Saklaması için annesine verip...
***
Ardından da...
Dinlenmeye çekilmişken...
Çıkıp gelen atlı haberciler kendisine...
Ordudaki tüm izinlerin iptal edilmiş olduğunu bildirerek...
Yeniden birliğine intikal etmesini sağlayacaklardır...
***
Derken...
Kore'deki Incheon Savaşı'nın başladığı...
15 Eylül 1950 tarihindeyiz...
***
Zira...
Cepheden ulaştırılan haberlerde de belirtildiği şekilde...
"Bu sene 7 Haziran'da...
ABD'li Generel Douglas MacArthur (James Filbird), deniz piyadelerine öncülük ederek Kuzey Kore'ye savaş ilan etti...
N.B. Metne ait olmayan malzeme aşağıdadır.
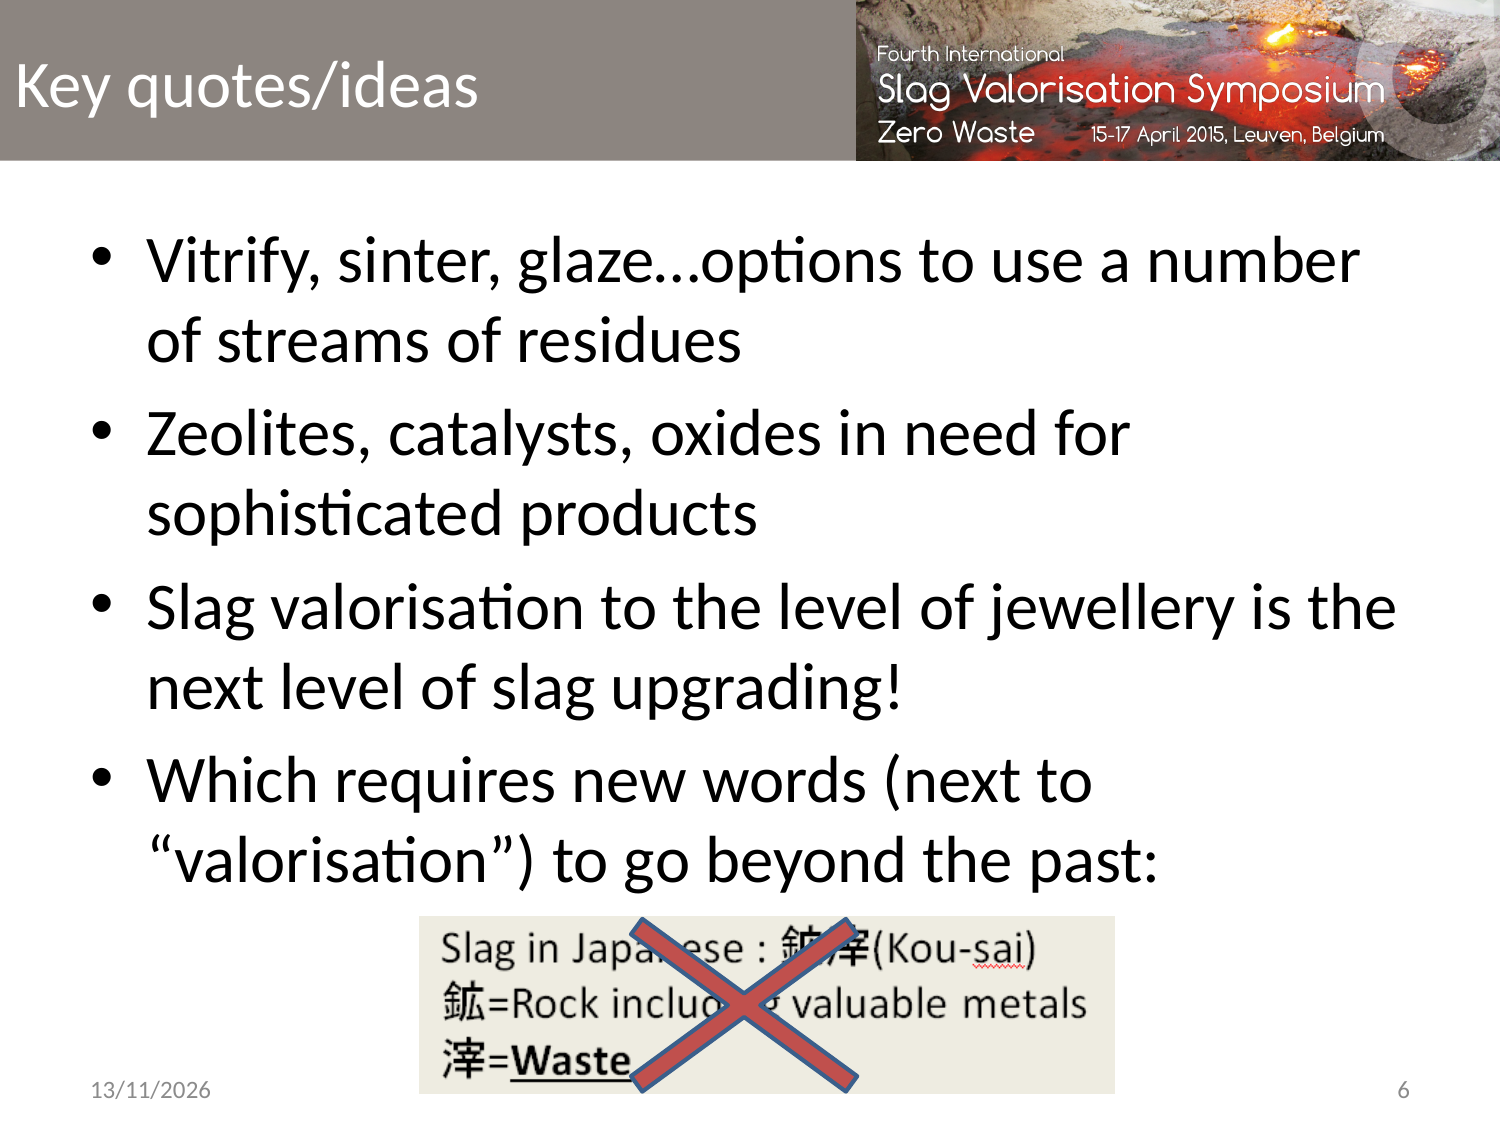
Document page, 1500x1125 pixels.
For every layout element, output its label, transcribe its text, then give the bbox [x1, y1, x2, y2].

list Vitrify, sinter, glaze…options to use a number of streams of residues Zeolites, catalysts, oxides in need for sophisticated products Slag valorisation to the level of jewellery is the next level of slag upgrading! Which requires new words (next to “valorisation”) to go beyond the past: [75, 208, 1425, 1047]
picture [857, 0, 1500, 161]
picture [418, 916, 1116, 1094]
title Key quotes/ideas [0, 0, 857, 161]
slide_number 6 [1074, 1058, 1425, 1119]
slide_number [75, 1058, 425, 1119]
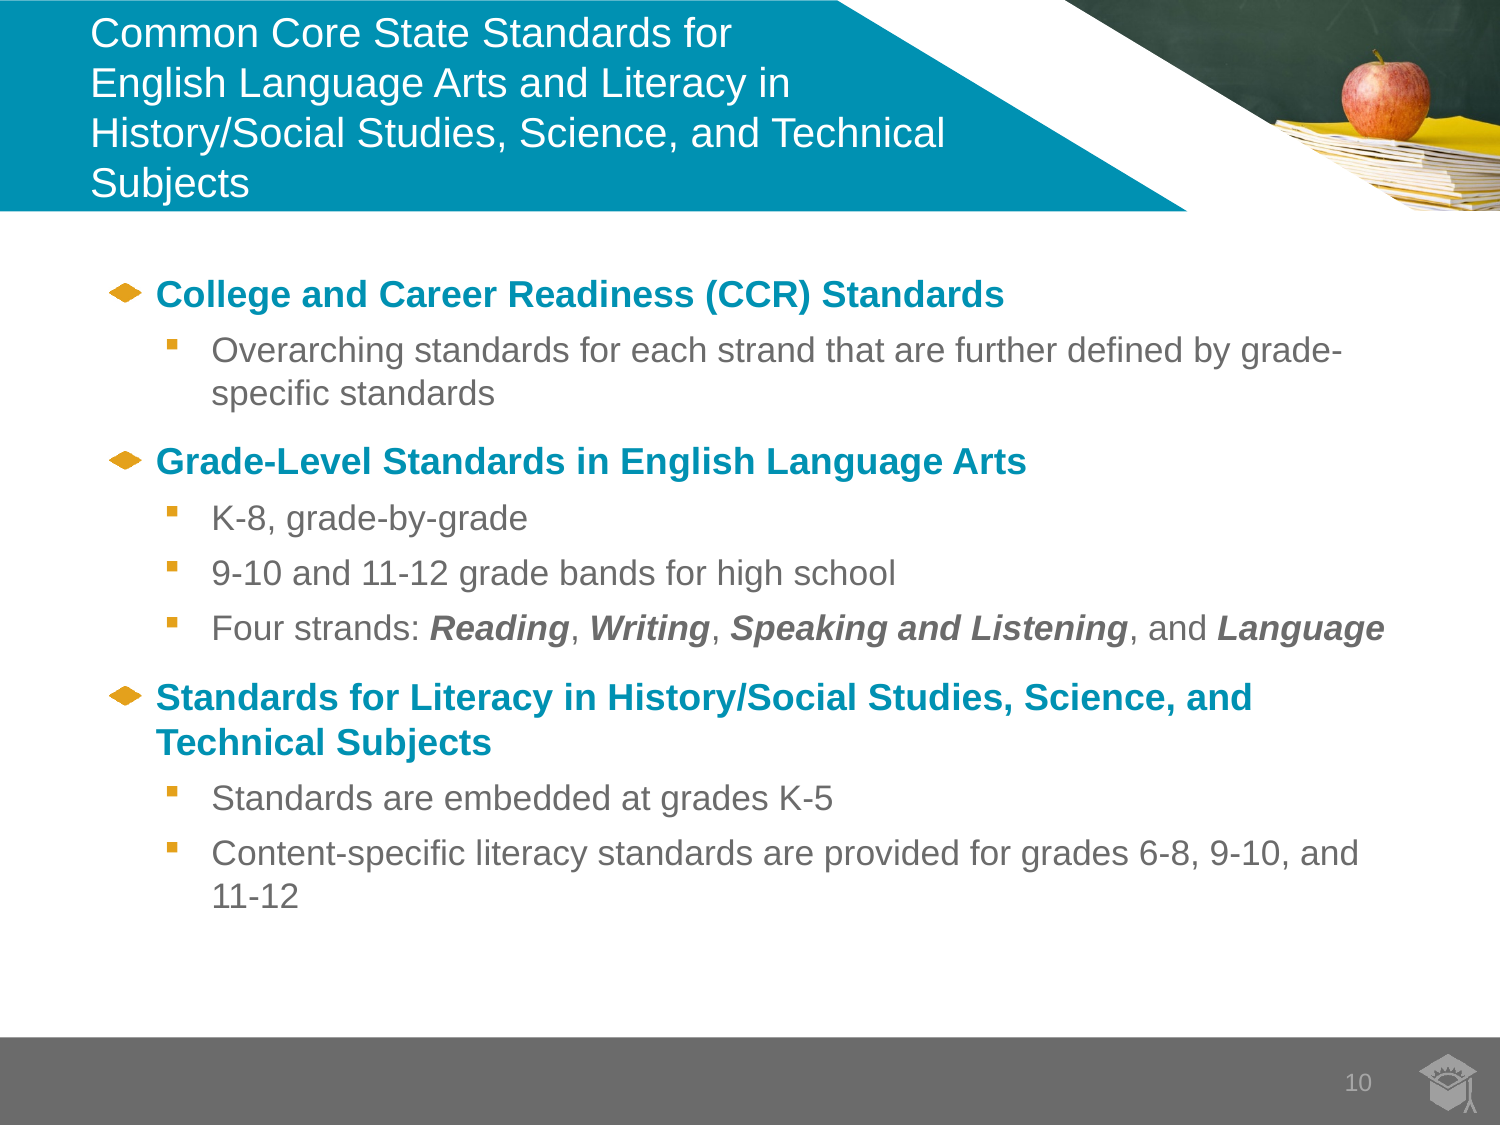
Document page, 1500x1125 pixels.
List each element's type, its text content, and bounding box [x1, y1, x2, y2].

title Common Core State Standards for English Language Arts and Literacy in History/Social Studies, Science, and Technical Subjects [0, 0, 1001, 212]
picture [108, 282, 142, 303]
picture [1416, 1051, 1480, 1116]
list College and Career Readiness (CCR) Standards Overarching standards for each strand that are further defined by grade-specific standards Grade-Level Standards in English Language Arts K-8, grade-by-grade 9-10 and 11-12 grade bands for high school Four strands: Reading, Writing, Speaking and Listening, and Language Standards for Literacy in History/Social Studies, Science, and Technical Subjects Standards are embedded at grades K-5 Content-specific literacy standards are provided for grades 6-8, 9-10, and 11-12 [74, 262, 1426, 1003]
slide_number 10 [1137, 1037, 1388, 1125]
picture [108, 450, 142, 470]
picture [108, 685, 142, 706]
picture [1067, 0, 1500, 211]
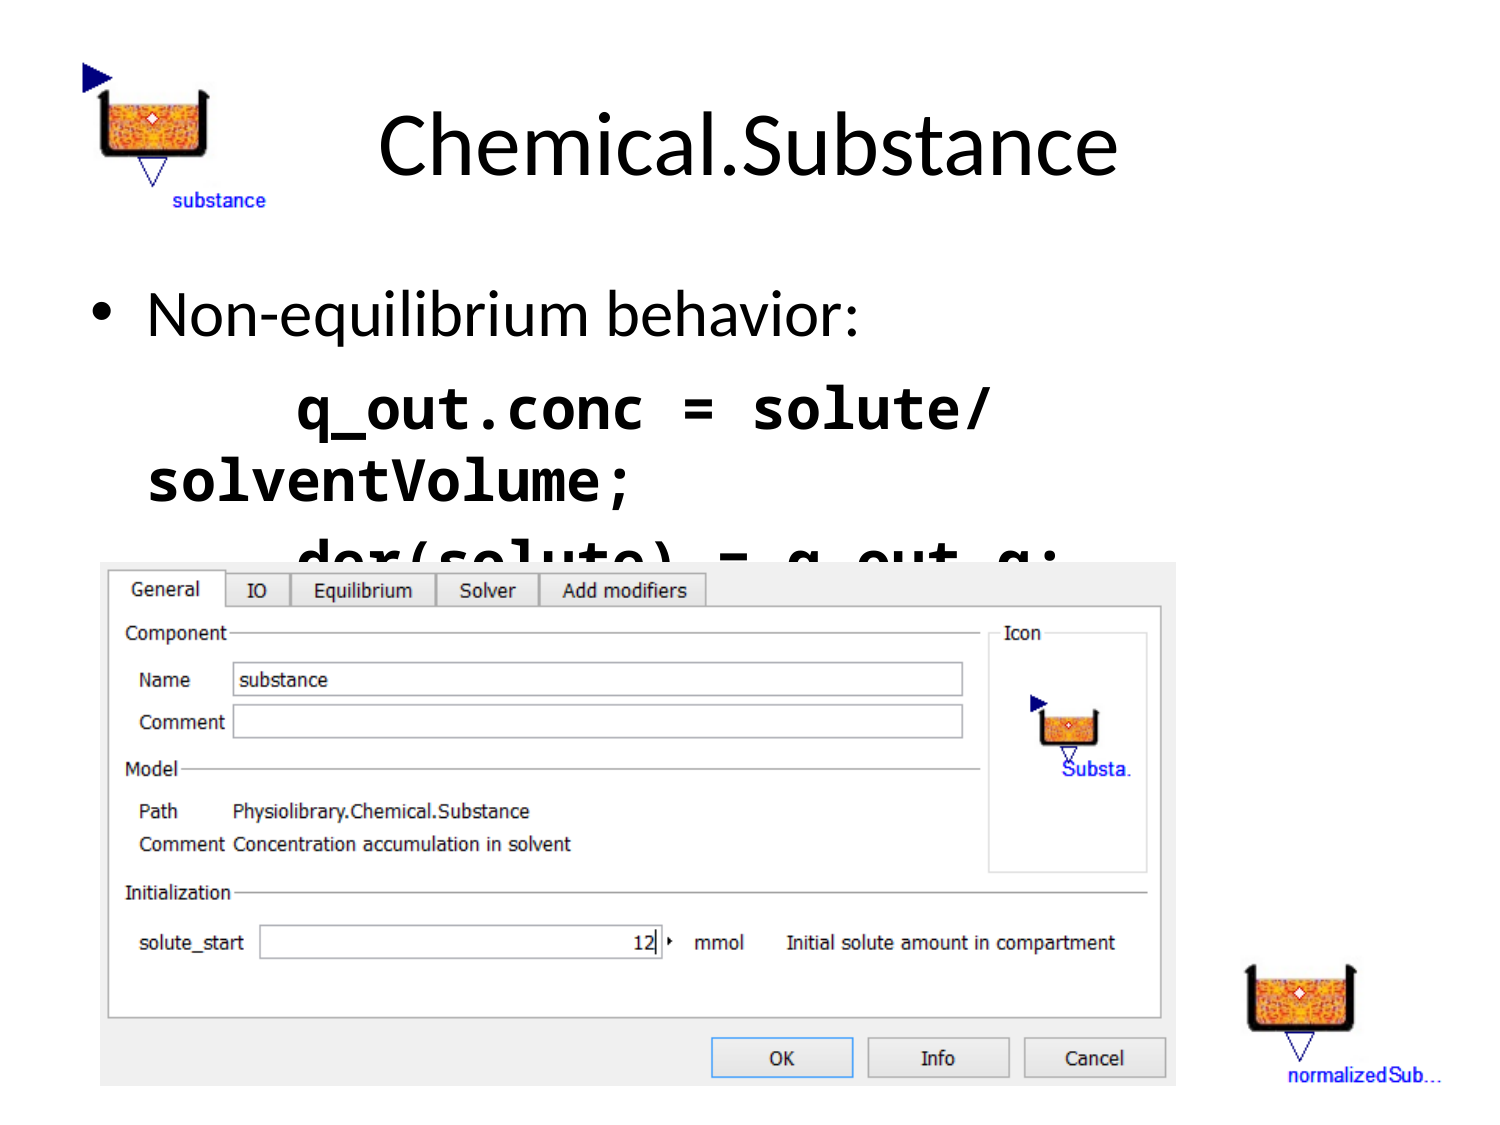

Nefes kesici bir hızla, ABD Hava Kuvvetleri; düşman bölgesinin tamamını, halı bombardımanına tuttu...
Birkaç hafta gibi kısa bir süre içinde de, zafer bekleniyor..."
Denilmekte...
***
Sonrasında da...
Aynı savaş uçaklarından bir kısmı...
Çin'den Kuzey Kore'ye yapılacak...
Tedariki engellemek maksadıyla...
Yalu Nehri'nin kuzeyinde yer alan, Çin'in Andong Eyaleti'ndeki bir köyü...
Asker sivil ayrımı gözetmeksizin kıyasıya bombalamaktadır...
***
Aynı esnada...
Wolmido Adası, Incheon'daki 1. Deniz Tümeni'nin komutanı General O.P. Smith (John F. Cruz)...
Bu savaşın...
ABD seçimlerdeki Başkanlık yarışına hazırlanan...
MacArthur'un elini güçlendirmeyeceğini iddia ederken...
***
ABD Ordusu 7. Piyade Tümeni'nden...
Kutup Ayıları olarak da tanınan 31. Piyade Alayı'da yerini almış...
Ve...
Komutanları Albay Allan MacLean'de (Kevin Lee)...
Kore'deki bu savaşı
Çocuk oyuncağı olarak değerlendirmektedir...
***
Ki...
General MacArthur'da...
Birliklerine ve basına hitaben yaptığı konuşmada...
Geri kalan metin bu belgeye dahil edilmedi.